PROBLEM DETAILS:
Only the pictures stay out; every record is to be quoted exactly.

##### THE RECORDS #####

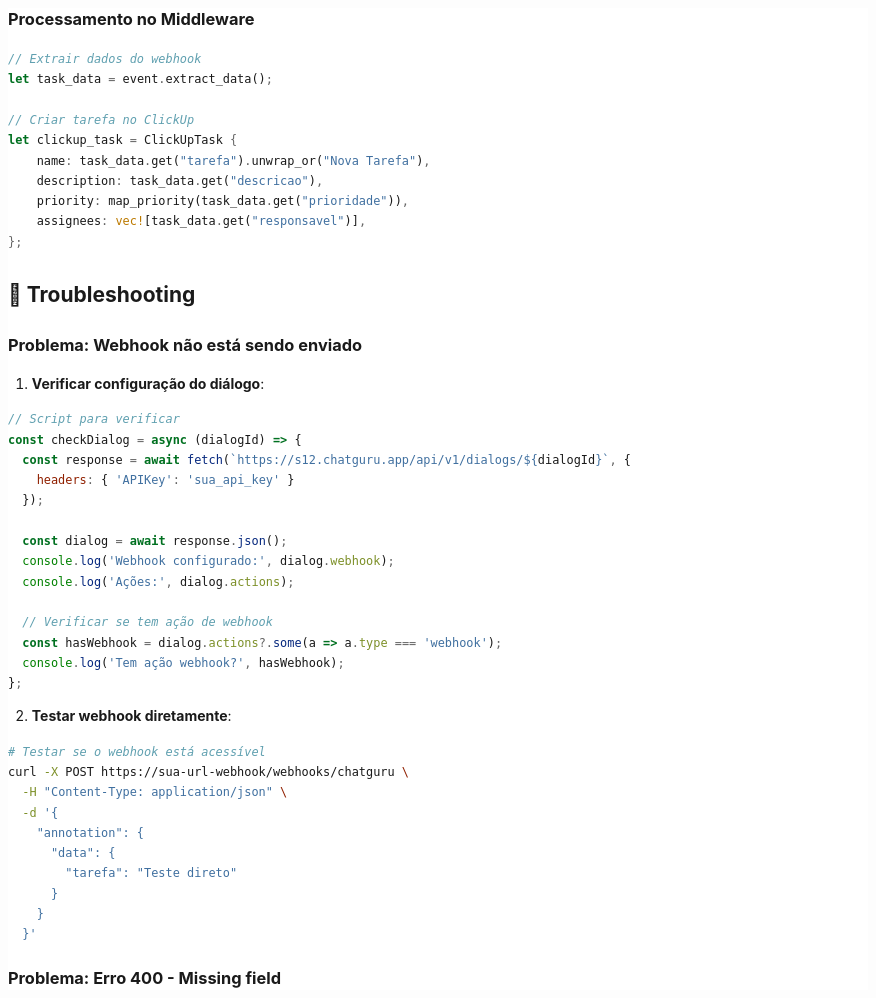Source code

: ### Processamento no Middleware

```rust
// Extrair dados do webhook
let task_data = event.extract_data();

// Criar tarefa no ClickUp
let clickup_task = ClickUpTask {
    name: task_data.get("tarefa").unwrap_or("Nova Tarefa"),
    description: task_data.get("descricao"),
    priority: map_priority(task_data.get("prioridade")),
    assignees: vec![task_data.get("responsavel")],
};
```

## 🐛 Troubleshooting

### Problema: Webhook não está sendo enviado

1. **Verificar configuração do diálogo**:
```javascript
// Script para verificar
const checkDialog = async (dialogId) => {
  const response = await fetch(`https://s12.chatguru.app/api/v1/dialogs/${dialogId}`, {
    headers: { 'APIKey': 'sua_api_key' }
  });
  
  const dialog = await response.json();
  console.log('Webhook configurado:', dialog.webhook);
  console.log('Ações:', dialog.actions);
  
  // Verificar se tem ação de webhook
  const hasWebhook = dialog.actions?.some(a => a.type === 'webhook');
  console.log('Tem ação webhook?', hasWebhook);
};
```

2. **Testar webhook diretamente**:
```bash
# Testar se o webhook está acessível
curl -X POST https://sua-url-webhook/webhooks/chatguru \
  -H "Content-Type: application/json" \
  -d '{
    "annotation": {
      "data": {
        "tarefa": "Teste direto"
      }
    }
  }'
```

### Problema: Erro 400 - Missing field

#####

RESULT FOR THIS EXERCISE:
Source code

: ### Processamento no Middleware

```rust
// Extrair dados do webhook
let task_data = event.extract_data();

// Criar tarefa no ClickUp
let clickup_task = ClickUpTask {
    name: task_data.get("tarefa").unwrap_or("Nova Tarefa"),
    description: task_data.get("descricao"),
    priority: map_priority(task_data.get("prioridade")),
    assignees: vec![task_data.get("responsavel")],
};
```

## 🐛 Troubleshooting

### Problema: Webhook não está sendo enviado

1. **Verificar configuração do diálogo**:
```javascript
// Script para verificar
const checkDialog = async (dialogId) => {
  const response = await fetch(`https://s12.chatguru.app/api/v1/dialogs/${dialogId}`, {
    headers: { 'APIKey': 'sua_api_key' }
  });
  
  const dialog = await response.json();
  console.log('Webhook configurado:', dialog.webhook);
  console.log('Ações:', dialog.actions);
  
  // Verificar se tem ação de webhook
  const hasWebhook = dialog.actions?.some(a => a.type === 'webhook');
  console.log('Tem ação webhook?', hasWebhook);
};
```

2. **Testar webhook diretamente**:
```bash
# Testar se o webhook está acessível
curl -X POST https://sua-url-webhook/webhooks/chatguru \
  -H "Content-Type: application/json" \
  -d '{
    "annotation": {
      "data": {
        "tarefa": "Teste direto"
      }
    }
  }'
```

### Problema: Erro 400 - Missing field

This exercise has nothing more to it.